Since the beginning of January UNAMI and the United Nations in Iraq have worked tirelessly to deliver relief aid to the civilian population. As the UN humanitarian agencies work with the Ministry of Displacement and Migration to deliver assistance to the displaced, many people remain in the areas directly affected by the fighting.

We look forward to continuing our work with the Government, the security forces and the local authorities in delivering humanitarian aid across Anbar, including Fallujah.

On behalf of the United Nations in Iraq let me also state that we stand ready to continue our humanitarian engagement, assist in the reconstruction of Anbar province and promote dialogue among all components of Iraqi society.

Ladies and gentlemen,

I came first to Iraq in 2006 to help set up the functioning of the newly elected Iraqi Parliament. Since then I have followed the tribulations of this country from near and from afar. Today Iraq stands at a crucial cross-road in its journey towards stability and prosperity. It will either succumb to violence, or come together and build a democratic state that protects human rights and is inclusive for all its citizens. Iraq has already been on to the edge of the precipice and has stepped back. The people of this country are tired of violence and division. For three decades they have lived under one of the most brutal dictatorships in history. They have experienced wars, sanctions and violence. I have not met an Iraqi who wants to go back to the past, who wants to return to dictatorship or to the violence of 2006-2008. The best guarantee that this country has for a democratic future are its people.

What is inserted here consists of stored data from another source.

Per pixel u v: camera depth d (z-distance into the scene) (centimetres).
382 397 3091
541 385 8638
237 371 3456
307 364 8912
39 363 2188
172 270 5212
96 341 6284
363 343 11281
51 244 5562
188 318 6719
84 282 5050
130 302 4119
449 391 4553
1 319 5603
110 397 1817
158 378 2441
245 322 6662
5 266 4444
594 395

In closing let me take the opportunity and urge the political leaders of Iraq to put their differences aside and work together to arrest the terrorist threat that seeks to tear the fabric of Iraqi society.

Let me also assure the Iraqi people that they are not alone and the United Nations in Iraq will work with them and their elected representatives to support the development of this country and to invest in its biggest resource—its citizens.

Thank you and allow me to wish this conference every success.